When I would travel on business, other people on our team would go to the department stores in Paris or London. But I would ferret out the best consignment stores no matter where we were. I guess I really am a "Second Hand Rose"...
What was the time in your life when you feel you weren't quite at your best, style-wise?
Well, I was born in a small town in Maine and we moved to (Kenosha - yes, that Kenosha!), Wisconsin - another small town - when I was nine. So style and fashion weren't necessarily on my radar. My closest and oldest friend in the world is also from Kenosha, and she likes to remind me that, in the 7th grade, I wore ugly powder-blue pointy glasses, wore saddle shoes and knee socks, and had absolutely no style. I'd like to think I've moved on from there. She says I have!
When you had reached a point when you had arrived as a woman of fashion, did you know it?
Well, it certainly wasn't in the early '80s when I first entered the corporate world (in advertising sales for magazines)! I remember what I wore to my interview at ARTnews: a powder blue (again!) two-piece skirt suit and a white shirt with a Peter-Pan collar. I thought I had to look like a real businesswoman. Boy, was I wrong. But I did get the job!
It was in the early '90s that I think I started to find my style. I started to work at The New Yorker in 1992, and at W Magazine in 1995, and my clients included Burberry and Gucci when they were both reinventing themselves with new designers. Other clients were YSL, Givenchy, Chloe by Lagerfeld, Celine by Michael Kors, Chanel, and Joan Vass New York. I went to their sample sales where I watched editors from fashion magazines trying things on and putting together really interesting pieces. It was always a frenzy but it was fun and, at 90% off the retail price, it was actually affordable. I'll never give away the things I bought there - or I'll pass them on to my girls!

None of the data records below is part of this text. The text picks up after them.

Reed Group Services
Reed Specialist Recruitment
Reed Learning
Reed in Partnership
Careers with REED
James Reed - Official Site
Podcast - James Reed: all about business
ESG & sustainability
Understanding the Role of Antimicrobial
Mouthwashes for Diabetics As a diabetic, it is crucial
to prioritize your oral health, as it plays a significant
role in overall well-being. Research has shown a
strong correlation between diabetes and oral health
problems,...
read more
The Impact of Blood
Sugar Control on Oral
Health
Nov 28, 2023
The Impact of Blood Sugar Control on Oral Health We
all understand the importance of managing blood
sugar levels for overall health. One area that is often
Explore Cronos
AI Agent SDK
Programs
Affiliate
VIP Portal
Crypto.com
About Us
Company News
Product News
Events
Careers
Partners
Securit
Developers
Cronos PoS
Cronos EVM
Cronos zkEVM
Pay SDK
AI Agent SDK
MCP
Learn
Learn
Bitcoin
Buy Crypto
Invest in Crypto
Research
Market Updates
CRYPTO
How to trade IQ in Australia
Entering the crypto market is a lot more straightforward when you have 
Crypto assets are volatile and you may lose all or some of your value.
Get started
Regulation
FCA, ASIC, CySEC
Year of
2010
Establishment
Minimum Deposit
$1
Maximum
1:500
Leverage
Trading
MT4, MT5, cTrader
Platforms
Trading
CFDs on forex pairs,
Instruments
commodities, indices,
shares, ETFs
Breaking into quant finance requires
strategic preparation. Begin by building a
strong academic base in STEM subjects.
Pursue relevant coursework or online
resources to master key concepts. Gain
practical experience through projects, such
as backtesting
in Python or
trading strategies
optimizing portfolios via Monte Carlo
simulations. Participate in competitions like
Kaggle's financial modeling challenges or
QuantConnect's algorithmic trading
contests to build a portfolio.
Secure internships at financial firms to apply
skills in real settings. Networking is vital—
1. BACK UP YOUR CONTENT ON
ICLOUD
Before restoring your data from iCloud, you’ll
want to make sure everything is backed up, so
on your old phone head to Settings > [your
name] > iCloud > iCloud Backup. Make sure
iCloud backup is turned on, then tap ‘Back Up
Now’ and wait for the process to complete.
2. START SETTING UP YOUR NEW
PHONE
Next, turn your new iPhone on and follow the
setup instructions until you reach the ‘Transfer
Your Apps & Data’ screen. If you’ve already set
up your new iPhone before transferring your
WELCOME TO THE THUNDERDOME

I'd like to think, though, that I might have inherited my mother's fashion sense. She was a Flatbush, Brooklyn girl who always looked great. I have pictures of her from the '40s and she was stunning. She had such innate style and always carried herself proudly, even though she was definitely not from a fancy-schmancy home. She was very, very special.
You are widely praised for the quality of your voice and the depth of emotion in your performances - might there be a CD in your future?
A few months ago Alex and I were having one of our rare working sessions during the pandemic. We finished a song and he looked up at me from the piano bench and said he thought it might be a good idea for us to work on a CD - a mellow, easy-listening CD of love songs. It is not something I had ever entertained before, but since that day I have been tossing the idea around in my head. Who knows?? One thing is sure: It would be a fun project for us to do together!
Joanne, if there were a perfume named HALEV, what are some of the notes that would be used to create it?
I love this question! I would want it to have a certain mysterious, earthy, yet velvety-warm quality. It would probably be a play on chypre - a type of scent I have always loved which incorporates woody, mossy accords of bergamot, oakmoss, patchouli, and labdanum. A famous chypre is Mitsuko, from Guerlain. There would be modern floral notes, too, like iris...and a more complex fruitiness, like dark plum. The dry-down would have sensual, woody notes and warm amber. It would somehow incorporate the feeling of one of the last major projects I worked on with dear friends - the brilliant Perfumer Annie Buzantian and the highly-regarded Fragrance Consultant Ann Gottlieb: Decadence from Marc Jacobs. I wear it all the time and I know it will be a favorite of mine forever.
Photos from the Joanne Halev collection.